SELECTED TEXT
┄┄┄┄┄┄┄┄┄┄
Subject: [PATCH] import
 libguestfs-winsupport-8.0-4.module+el8.1.0+4066+0f1aadab

---
 ...an-error-when-failed-to-build-the-mo.patch | 63 +++++++++++++++++++
 SPECS/libguestfs-winsupport.spec              | 15 ++++-
 2 files changed, 77 insertions(+), 1 deletion(-)
 create mode 100644 SOURCES/0001-Fixed-reporting-an-error-when-failed-to-build-the-mo.patch

diff --git a/SOURCES/0001-Fixed-reporting-an-error-when-failed-to-build-the-mo.patch b/SOURCES/0001-Fixed-reporting-an-error-when-failed-to-build-the-mo.patch
new file mode 100644
index 0000000..1a90ba1
--- /dev/null
+++ b/SOURCES/0001-Fixed-reporting-an-error-when-failed-to-build-the-mo.patch
@@ -0,0 +1,63 @@
+From 85c1634a26faa572d3c558d4cf8aaaca5202d4e9 Mon Sep 17 00:00:00 2001
+From: =?UTF-8?q?Jean-Pierre=20Andr=C3=A9?= <jean-pierre.andre@wanadoo.fr>
+Date: Wed, 19 Dec 2018 15:57:50 +0100
+Subject: [PATCH] Fixed reporting an error when failed to build the mountpoint
+
+The size check was inefficient because getcwd() uses an unsigned int
+argument.
+---
+ src/lowntfs-3g.c | 6 +++++-
+ src/ntfs-3g.c    | 6 +++++-
+ 2 files changed, 10 insertions(+), 2 deletions(-)
+
+diff --git a/src/lowntfs-3g.c b/src/lowntfs-3g.c
+index 993867fa..0660439b 100644
+--- a/src/lowntfs-3g.c
++++ b/src/lowntfs-3g.c
+@@ -4411,7 +4411,8 @@ int main(int argc, char *argv[])
┄┄┄┄┄┄┄┄┄┄
Carry the libguestfs-winsupport patch forward from its last line, the hunk header in src/lowntfs-3g.c. The items that come next are separate material, unrelated to the patch.
┄┄┄┄┄┄┄┄┄┄
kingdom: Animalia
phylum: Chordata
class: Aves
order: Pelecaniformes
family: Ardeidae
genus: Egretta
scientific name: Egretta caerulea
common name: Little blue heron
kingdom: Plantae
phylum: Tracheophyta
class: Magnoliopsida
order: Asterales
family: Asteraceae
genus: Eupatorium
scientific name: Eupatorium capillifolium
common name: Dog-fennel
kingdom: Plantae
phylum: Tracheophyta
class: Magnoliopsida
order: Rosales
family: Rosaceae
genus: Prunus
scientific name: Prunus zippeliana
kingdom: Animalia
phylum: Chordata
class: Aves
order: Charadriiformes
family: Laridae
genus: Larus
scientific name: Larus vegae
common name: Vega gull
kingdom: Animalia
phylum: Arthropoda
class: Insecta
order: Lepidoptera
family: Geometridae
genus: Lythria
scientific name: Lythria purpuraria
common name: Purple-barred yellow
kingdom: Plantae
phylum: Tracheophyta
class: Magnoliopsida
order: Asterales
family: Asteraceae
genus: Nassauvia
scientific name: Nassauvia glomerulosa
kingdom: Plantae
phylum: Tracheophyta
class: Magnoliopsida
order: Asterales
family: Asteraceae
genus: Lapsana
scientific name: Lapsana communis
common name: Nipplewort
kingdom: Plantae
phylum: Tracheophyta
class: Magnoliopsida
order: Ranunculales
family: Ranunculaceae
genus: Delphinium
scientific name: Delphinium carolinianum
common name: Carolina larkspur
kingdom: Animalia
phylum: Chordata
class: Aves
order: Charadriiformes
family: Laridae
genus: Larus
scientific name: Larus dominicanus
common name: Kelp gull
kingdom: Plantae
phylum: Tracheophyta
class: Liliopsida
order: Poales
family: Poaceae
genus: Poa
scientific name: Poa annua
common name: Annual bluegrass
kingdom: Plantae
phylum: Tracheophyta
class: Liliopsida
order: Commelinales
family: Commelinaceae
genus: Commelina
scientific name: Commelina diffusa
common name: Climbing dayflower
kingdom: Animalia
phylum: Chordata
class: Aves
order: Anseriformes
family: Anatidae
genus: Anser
┄┄┄┄┄┄┄┄┄┄
YOUR RESPONSE
+ 	else {
+ 		ctx->abs_mnt_point = (char*)ntfs_malloc(PATH_MAX);
+ 		if (ctx->abs_mnt_point) {
+-			if (getcwd(ctx->abs_mnt_point,
++			if ((strlen(opts.mnt_point) < PATH_MAX)
++			    && getcwd(ctx->abs_mnt_point,
+ 				     PATH_MAX - strlen(opts.mnt_point) - 1)) {
+ 				strcat(ctx->abs_mnt_point, "/");
+ 				strcat(ctx->abs_mnt_point, opts.mnt_point);
+@@ -4419,6 +4420,9 @@ int main(int argc, char *argv[])
+ 			/* Solaris also wants the absolute mount point */
+ 				opts.mnt_point = ctx->abs_mnt_point;
+ #endif /* defined(__sun) && defined (__SVR4) */
++			} else {
++				free(ctx->abs_mnt_point);
++				ctx->abs_mnt_point = (char*)NULL;
+ 			}
+ 		}
+ 	}
+diff --git a/src/ntfs-3g.c b/src/ntfs-3g.c
+index 6ce89fef..4e0912ae 100644
+--- a/src/ntfs-3g.c
++++ b/src/ntfs-3g.c
+@@ -4148,7 +4148,8 @@ int main(int argc, char *argv[])
+ 	else {
+ 		ctx->abs_mnt_point = (char*)ntfs_malloc(PATH_MAX);
+ 		if (ctx->abs_mnt_point) {
+-			if (getcwd(ctx->abs_mnt_point,
++			if ((strlen(opts.mnt_point) < PATH_MAX)
++			    && getcwd(ctx->abs_mnt_point,
+ 				     PATH_MAX - strlen(opts.mnt_point) - 1)) {
+ 				strcat(ctx->abs_mnt_point, "/");
+ 				strcat(ctx->abs_mnt_point, opts.mnt_point);
+@@ -4156,6 +4157,9 @@ int main(int argc, char *argv[])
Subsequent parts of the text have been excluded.